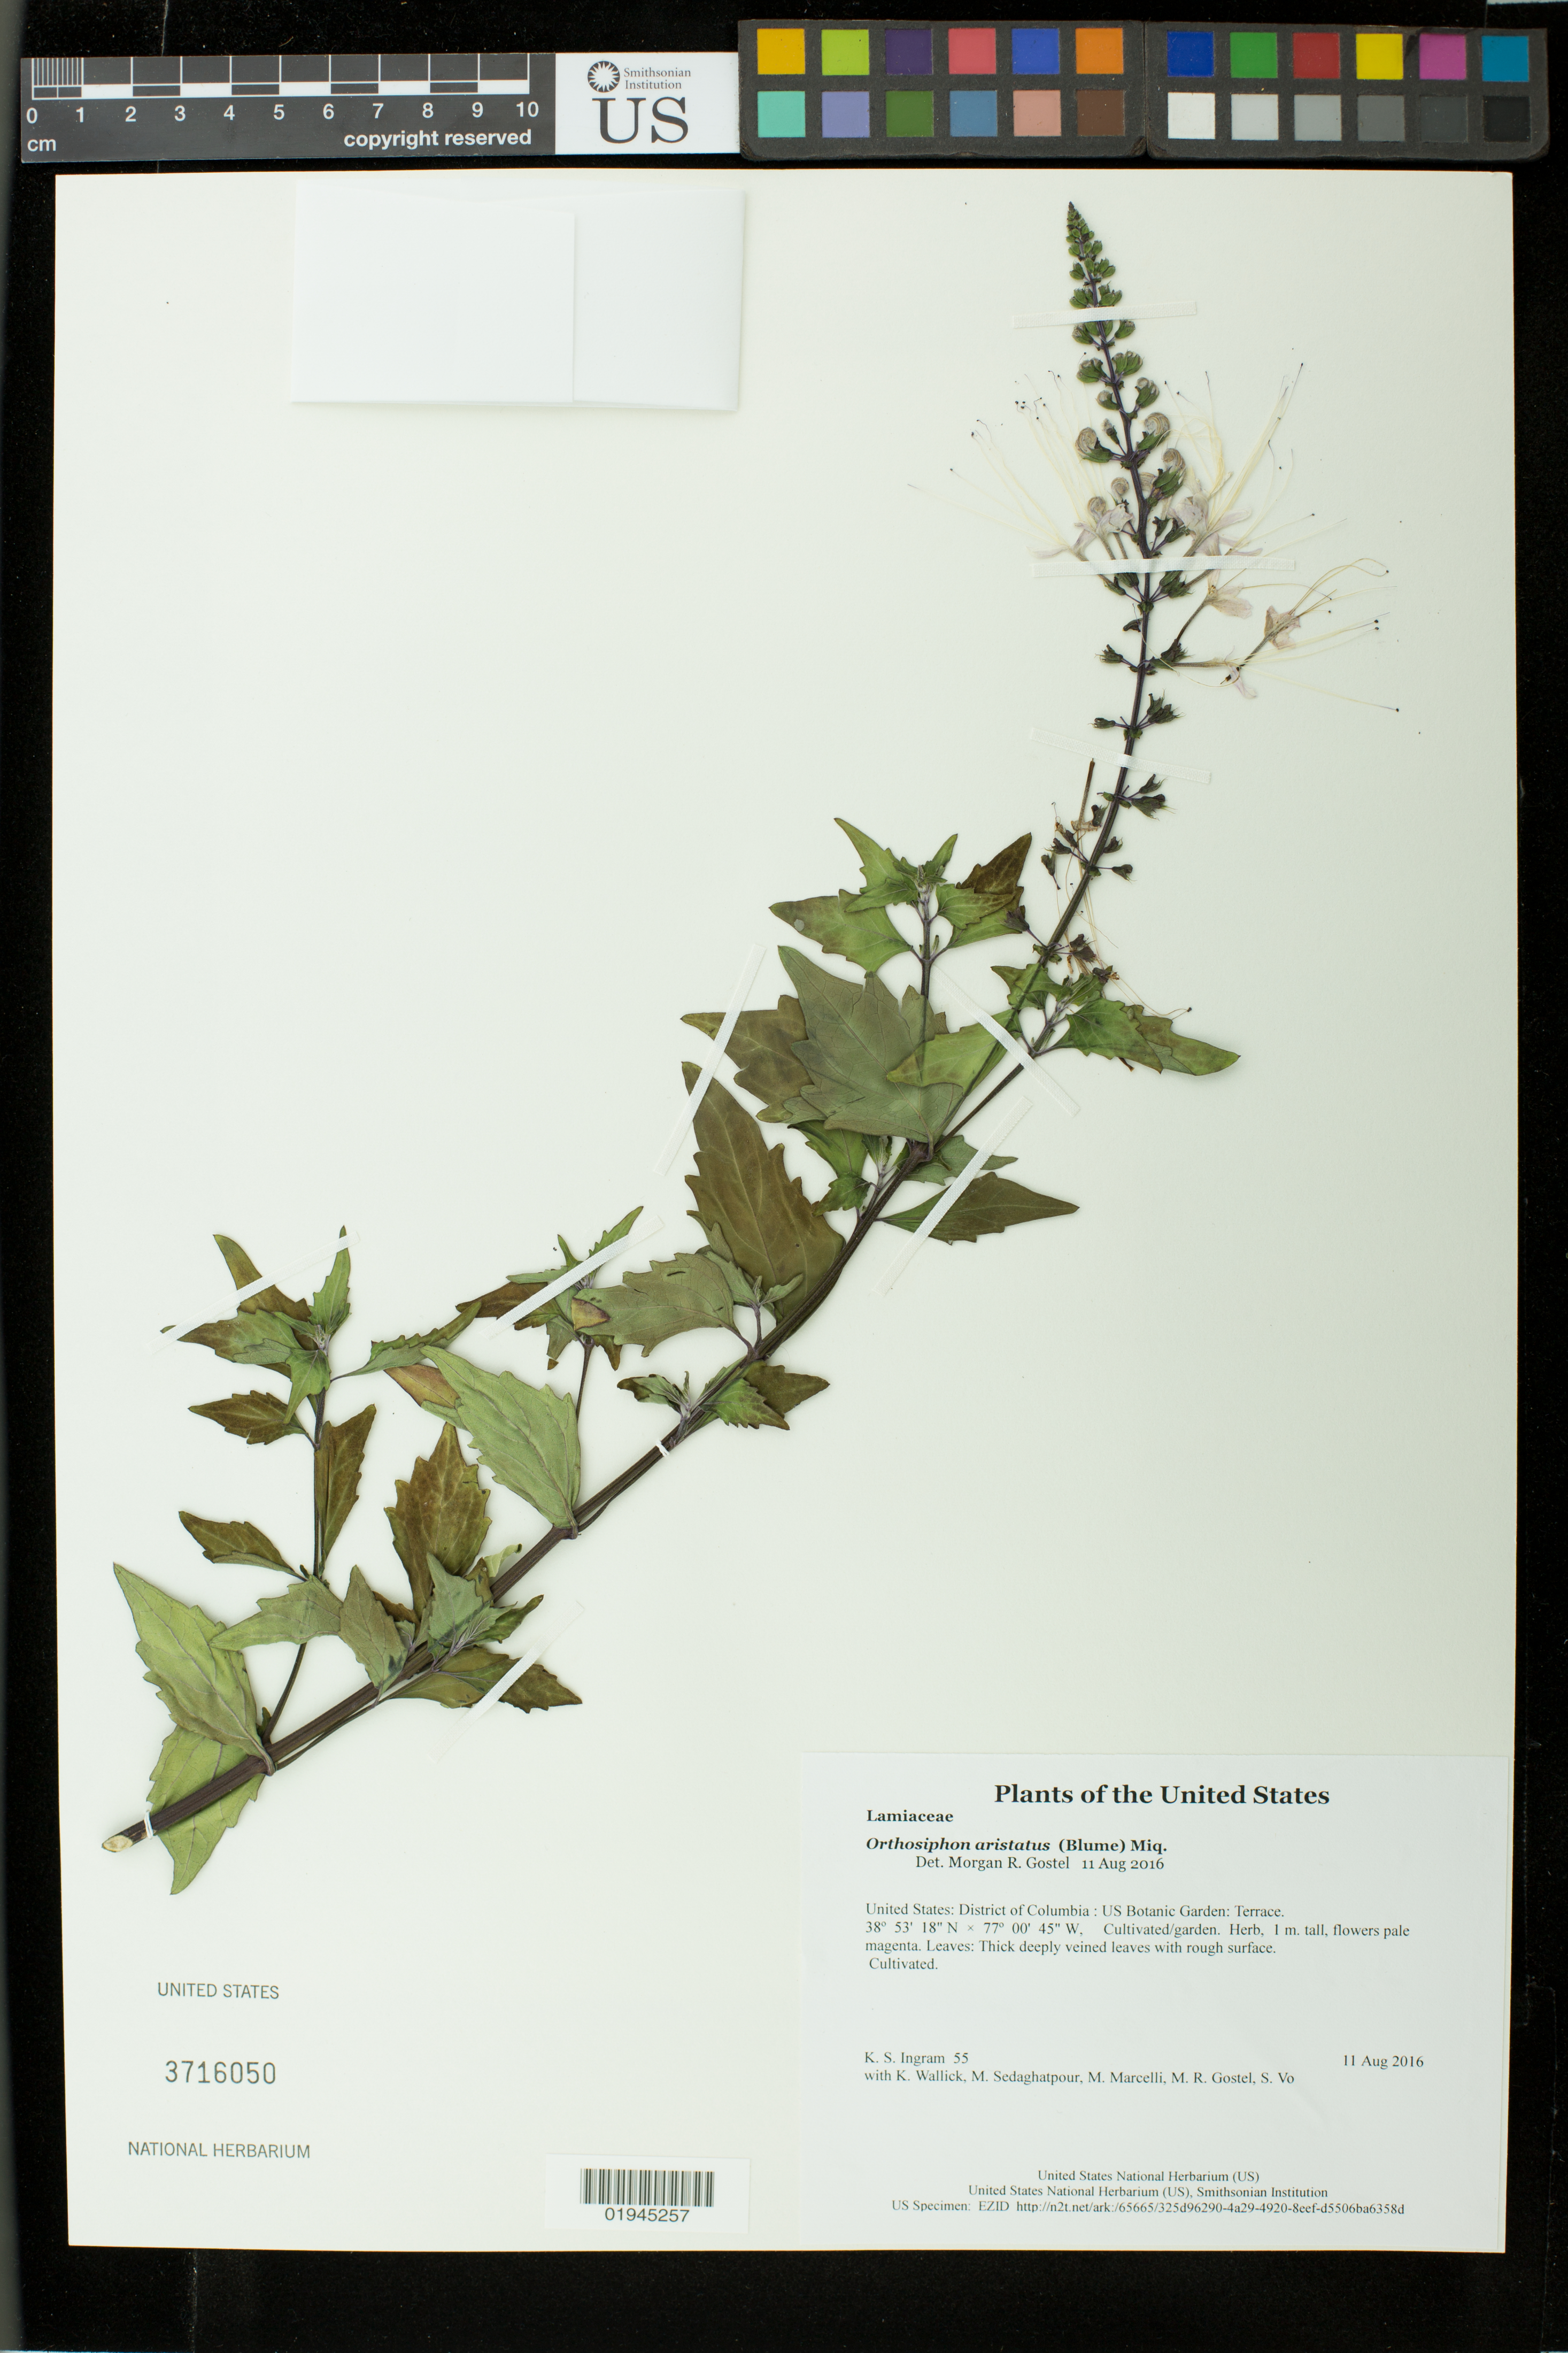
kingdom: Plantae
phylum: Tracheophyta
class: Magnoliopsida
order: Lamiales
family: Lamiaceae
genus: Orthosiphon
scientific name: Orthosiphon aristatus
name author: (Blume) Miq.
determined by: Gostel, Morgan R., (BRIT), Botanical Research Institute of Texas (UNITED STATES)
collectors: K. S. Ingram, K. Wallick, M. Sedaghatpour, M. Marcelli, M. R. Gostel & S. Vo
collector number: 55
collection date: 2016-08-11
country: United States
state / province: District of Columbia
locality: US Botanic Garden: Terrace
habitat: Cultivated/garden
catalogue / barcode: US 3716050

------------------------------------------------------------

■ Task brief
Can you format every line of these records as a JSON list of strings, one string per line, with blank lines skipped and the pictures left out?

■ Task response
[
  "kingdom: Plantae",
  "phylum: Tracheophyta",
  "class: Magnoliopsida",
  "order: Lamiales",
  "family: Lamiaceae",
  "genus: Orthosiphon",
  "scientific name: Orthosiphon aristatus",
  "name author: (Blume) Miq.",
  "determined by: Gostel, Morgan R., (BRIT), Botanical Research Institute of Texas (UNITED STATES)",
  "collectors: K. S. Ingram, K. Wallick, M. Sedaghatpour, M. Marcelli, M. R. Gostel & S. Vo",
  "collector number: 55",
  "collection date: 2016-08-11",
  "country: United States",
  "state / province: District of Columbia",
  "locality: US Botanic Garden: Terrace",
  "habitat: Cultivated/garden",
  "catalogue / barcode: US 3716050"
]